Israel's F-35I "Adir" Declared Operational

The Israeli Air Force declared its fleet of F-35 stealth fighter jets operational, just a year after receiving the first aircraft. Israel becomes the first country outside the US to operate the F-35

Photo: IDF

A year after arriving in Israel, the "Adir" (F-35I) fighter was declared operational today (Wednesday) by the Israeli Air Force. The fifth-generation fighter jet, manufactured by Lockheed Martin, is considered one of the world’s most advanced fighter aircraft.

"The declaration of the squadron's operational capability is occurring at a time in which the IAF is operating on a large scale in a number of fronts, in the constantly-changing Middle East," said Maj. Gen. Amikam Norkin, Commander of the IAF. "The operational challenge, which is becoming more and more complex each day, receives an excellent aerial response. The 'Adir' aircraft's operational status adds a significant layer to the IAF's capabilities at this time."

Following a series of tests and fitness examinations, the aircraft was found fit for operational activity. "The inspection examined missions and scenarios that include all of the operational elements required to fly the 'Adir,' from the ground to the air," shared Lt. Col.
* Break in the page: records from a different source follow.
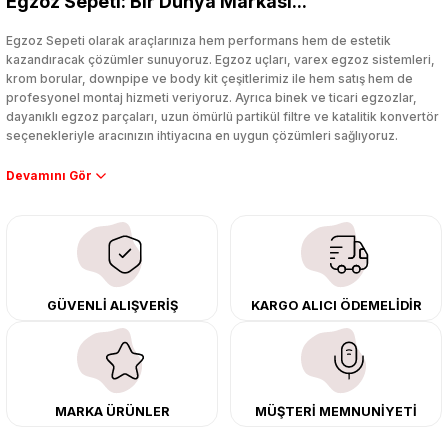
Egzoz Sepeti: Bir Dünya Markası...
Yorum Yaz
Egzoz Sepeti olarak araçlarınıza hem performans hem de estetik
kazandıracak çözümler sunuyoruz. Egzoz uçları, varex egzoz sistemleri,
krom borular, downpipe ve body kit çeşitlerimiz ile hem satış hem de
profesyonel montaj hizmeti veriyoruz. Ayrıca binek ve ticari egzozlar,
dayanıklı egzoz parçaları, uzun ömürlü partikül filtre ve katalitik konvertör
seçenekleriyle aracınızın ihtiyacına en uygun çözümleri sağlıyoruz.
Performans artışı isteyen sürücüler için özel performans egzozları ve
downpipe sistemlerimiz, ağır iş koşulları için ise dayanıklı ağır vasıta
egzoz ve iş makinası egzozları sunuyoruz. Eski parçalarınızı uygun fiyatlı
çıkma orijinal ürünler ile yenileyebilir, body kit uygulamalarıyla aracınızın
tasarımını ve aerodinamisini üst seviyeye taşıyabilirsiniz.
Tüm ürünlerimiz orijinal, dayanıklı ve uzun ömürlüdür. İstanbul’daki montaj
GÜVENLİ ALIŞVERİŞ
KARGO ALICI ÖDEMELİDİR
merkezimizde profesyonel montaj yapıyor, Türkiye’nin her yerine güvenli
kargo ile teslimat gerçekleştiriyoruz. Aracınıza değer katmak için doğru
adres: Egzoz Sepeti.
MARKA ÜRÜNLER
MÜŞTERİ MEMNUNİYETİ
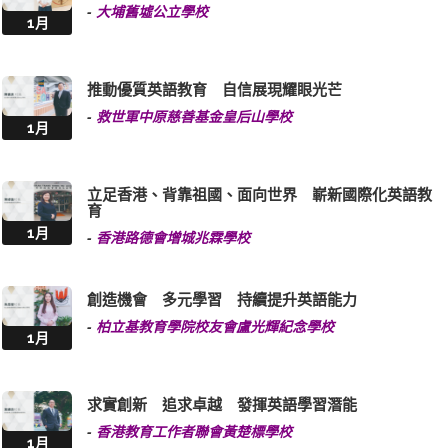
-
大埔舊墟公立學校
1月
推動優質英語教育 自信展現耀眼光芒
-
救世軍中原慈善基金皇后山學校
1月
立足香港、背靠祖國、面向世界 嶄新國際化英語教
育
1月
-
香港路德會增城兆霖學校
創造機會 多元學習 持續提升英語能力
-
柏立基教育學院校友會盧光輝紀念學校
1月
求實創新 追求卓越 發揮英語學習潛能
-
香港教育工作者聯會黃楚標學校
1月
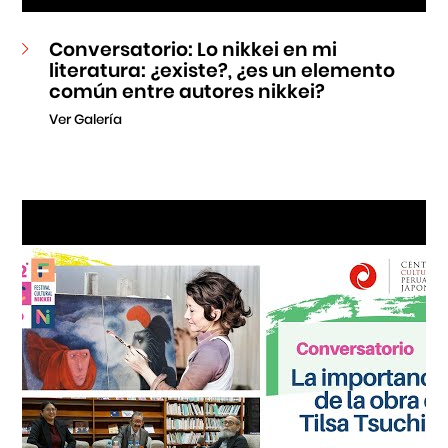
Conversatorio: Lo nikkei en mi
literatura: ¿existe?, ¿es un elemento
común entre autores nikkei?
Ver Galería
Yotam, Commander of the 140th ("Golden Eagle") Squadron, which operates the F-35. "I am confident in the division’s capability to reach operational preparedness and feel that the pressure is positive and healthy."
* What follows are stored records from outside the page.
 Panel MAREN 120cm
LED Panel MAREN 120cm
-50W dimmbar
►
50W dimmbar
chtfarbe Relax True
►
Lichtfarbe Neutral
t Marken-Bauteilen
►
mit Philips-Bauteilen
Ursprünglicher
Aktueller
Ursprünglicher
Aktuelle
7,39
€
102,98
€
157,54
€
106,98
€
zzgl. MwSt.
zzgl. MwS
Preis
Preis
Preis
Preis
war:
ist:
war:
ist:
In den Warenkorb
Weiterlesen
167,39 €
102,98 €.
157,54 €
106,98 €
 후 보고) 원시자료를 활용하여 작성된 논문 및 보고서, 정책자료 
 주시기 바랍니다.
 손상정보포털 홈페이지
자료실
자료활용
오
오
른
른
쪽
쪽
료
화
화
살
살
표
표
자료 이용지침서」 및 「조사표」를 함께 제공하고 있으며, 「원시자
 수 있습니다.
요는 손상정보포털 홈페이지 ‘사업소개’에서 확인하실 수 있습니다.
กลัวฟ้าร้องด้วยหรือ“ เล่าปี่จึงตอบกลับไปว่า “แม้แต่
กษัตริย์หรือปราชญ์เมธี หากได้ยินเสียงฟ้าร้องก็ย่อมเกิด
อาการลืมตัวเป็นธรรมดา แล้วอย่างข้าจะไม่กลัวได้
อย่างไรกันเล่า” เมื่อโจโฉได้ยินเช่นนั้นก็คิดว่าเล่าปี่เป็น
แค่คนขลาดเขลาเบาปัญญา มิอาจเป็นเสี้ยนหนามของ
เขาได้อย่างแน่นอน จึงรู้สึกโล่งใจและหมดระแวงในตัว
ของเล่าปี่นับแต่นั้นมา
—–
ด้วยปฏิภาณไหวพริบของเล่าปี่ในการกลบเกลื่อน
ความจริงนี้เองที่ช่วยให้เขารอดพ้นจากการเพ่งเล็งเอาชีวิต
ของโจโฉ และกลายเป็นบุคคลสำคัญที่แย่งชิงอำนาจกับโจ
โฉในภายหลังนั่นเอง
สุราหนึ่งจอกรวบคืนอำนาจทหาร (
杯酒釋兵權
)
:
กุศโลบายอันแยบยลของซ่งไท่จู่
The first two fighters arrived in Israel on December 12, 2016. Today, the IAF has nine at its disposal, five of which were chosen for the inspection. The Israeli F-35 is the first outside of the United States to be declared operational, preceded only by the US Marine Corps and US Air Force.

"The initial operational capability inspection examined more than the squadron’s readiness to operate the 'Adir,' it tested the entire IAF. The inspection dealt with multiple elements in the IAF: the various directorates, the 'Golden Eagle' Squadron, the ATC Unit, Nevatim AFB, the Central Control Unit and many more," said Lt. Col. Yotam.

The IAF’s standpoint, to adapt itself to the fifth generation instead of adapting the "Adir" to the IAF, posed a new challenge every day. "The main theme that characterized the past year was learning. Every day in the past year ended with a debriefing in which we learned something new: about the aircraft, about its systems, operation, and maintenance," said Maj. D, Deputy Commander of the 140th Squadron.

The 140th Squadron’s aircrew members are among the first F-35 aircrew members in the world, a fact that strengthens their sense of mission. "Flying the 'Adir' is exciting every time, from wearing your flight suit and unique helmet to starting the engine. Getting excited from the overwhelming thrust, the ease in which you climb and begin performing your mission." 

"The integration of the 'Adir' is one of the largest challenges that the IAF has dealt with, mainly because of the pioneering nature of the project. 80 percent of the things we do and learn here are things we taught ourselves," shared Lt. Col. Yotam.

Throughout 2018, the "Golden Eagle" Squadron is expected to integrate six more fighters, while the next aircraft are scheduled to land in Israel early in the summer.

"We have yet to complete our acquaintance with the aircraft. We still have tests, development of combat doctrines and extensive learning before us," concluded Lt. Col. Yotam. "We haven’t stopped learning thinking and developing upon being declared operational. The establishment of the division does not end with this inspection; it just begins. Will the 'Adir' participate in the next military campaign? I have no doubt. An aircraft like this brings capabilities to the IAF that it didn’t have before; it is an important strategic asset."